= Philip Hodgson =

English cricketer

Philip Hodgson (21 September 1935 – 30 March 2015) was an English first-class cricketer.

==Biography==
Hodgson was born in Todmorden, Yorkshire, and educated at Woodhouse Grammar School in London. He was six feet eight inches tall.

A right arm fast medium bowler, Hodgson played thirteen games for Yorkshire County Cricket Club between 1954 and 1956. During his national service with the Royal Air Force he appeared in four matches for the Combined Services in first-class games in 1956 and 1957. In non-first-class cricket he played for the Yorkshire Second XI (1952–1956), the Royal Air Force (1956–1957), and Minor Counties (1956).

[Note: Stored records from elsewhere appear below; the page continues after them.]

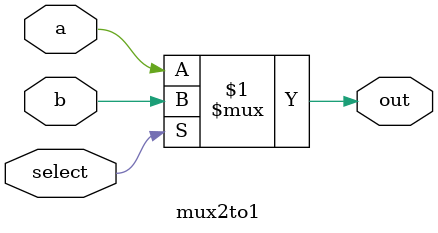
<source format=v>
/* An N-bit wide 2 to 1 multiplexer */
module mux2to1#(parameter N = 1)(
    output [N - 1:0] out, // Selected output
    input [N - 1:0] a, // Choice 0
    input [N - 1:0] b, // Choice 1
    input select // Selector bit
);
    assign out = select ? b : a;
endmodule

</source>
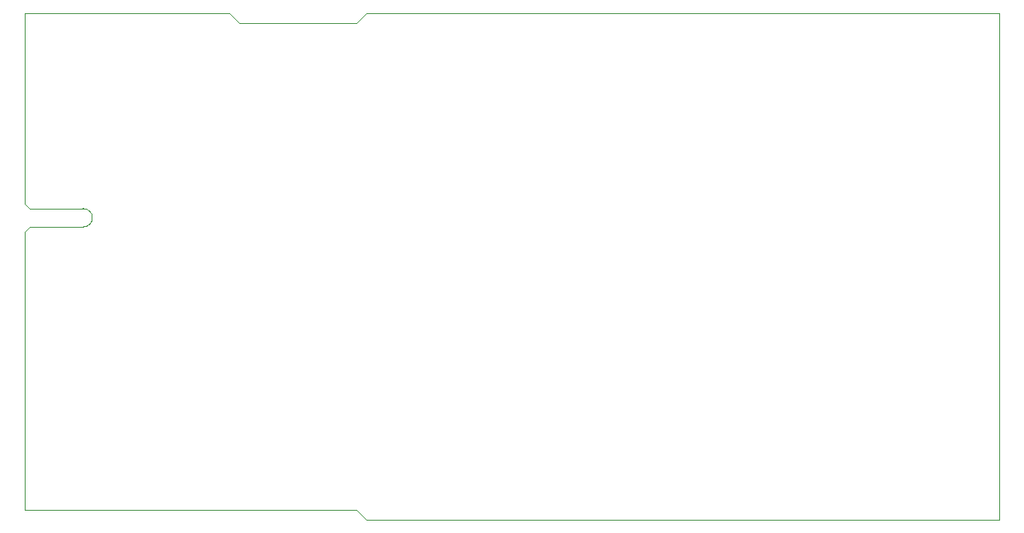
<source format=gm1>
%TF.GenerationSoftware,KiCad,Pcbnew,8.0.1-8.0.1-1~ubuntu22.04.1*%
%TF.CreationDate,2024-03-27T04:29:35+01:00*%
%TF.ProjectId,som-exp-carrier,736f6d2d-6578-4702-9d63-617272696572,v1.0*%
%TF.SameCoordinates,Original*%
%TF.FileFunction,Profile,NP*%
%FSLAX46Y46*%
G04 Gerber Fmt 4.6, Leading zero omitted, Abs format (unit mm)*
G04 Created by KiCad (PCBNEW 8.0.1-8.0.1-1~ubuntu22.04.1) date 2024-03-27 04:29:35*
%MOMM*%
%LPD*%
G01*
G04 APERTURE LIST*
%TA.AperFunction,Profile*%
%ADD10C,0.100000*%
%TD*%
G04 APERTURE END LIST*
D10*
X46425969Y-62784031D02*
X46425969Y-43234031D01*
X67425969Y-43234031D02*
X46425969Y-43234031D01*
X146425969Y-95234031D02*
X81425969Y-95234031D01*
X80425969Y-44234031D02*
X68425969Y-44234031D01*
X46925969Y-63284031D02*
X46425969Y-62784031D01*
X81425969Y-43234031D02*
X146425969Y-43234031D01*
X46435969Y-65684031D02*
X46935969Y-65184031D01*
X46435969Y-94234031D02*
X80425969Y-94234031D01*
X46935969Y-65184031D02*
X52405969Y-65184031D01*
X80425969Y-44234031D02*
X81425969Y-43234031D01*
X52405969Y-63284031D02*
X46925969Y-63284031D01*
X146425969Y-43234031D02*
X146425969Y-95234031D01*
X68425969Y-44234031D02*
X67425969Y-43234031D01*
X52405969Y-63284031D02*
G75*
G02*
X52405969Y-65183969I31J-949969D01*
G01*
X80425969Y-94234031D02*
X81425969Y-95234031D01*
X46435969Y-94234031D02*
X46435969Y-65684031D01*
M02*

</source>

Hodgson took 39 wickets in first-class cricket at an average of 24.25, with a best return of 5 for 41 against Sussex in 1954, his only five wicket haul, when he and his opening partner Fred Trueman took five wickets each. He scored 65 runs at 9.28, with a highest score of 26 for the Combined Services against Glamorgan. He batted at number 11, and was not called upon to bat until his seventh match for Yorkshire.

After his brief first-class career he worked as a schoolteacher, playing club cricket for Sheffield United. He died in 2015.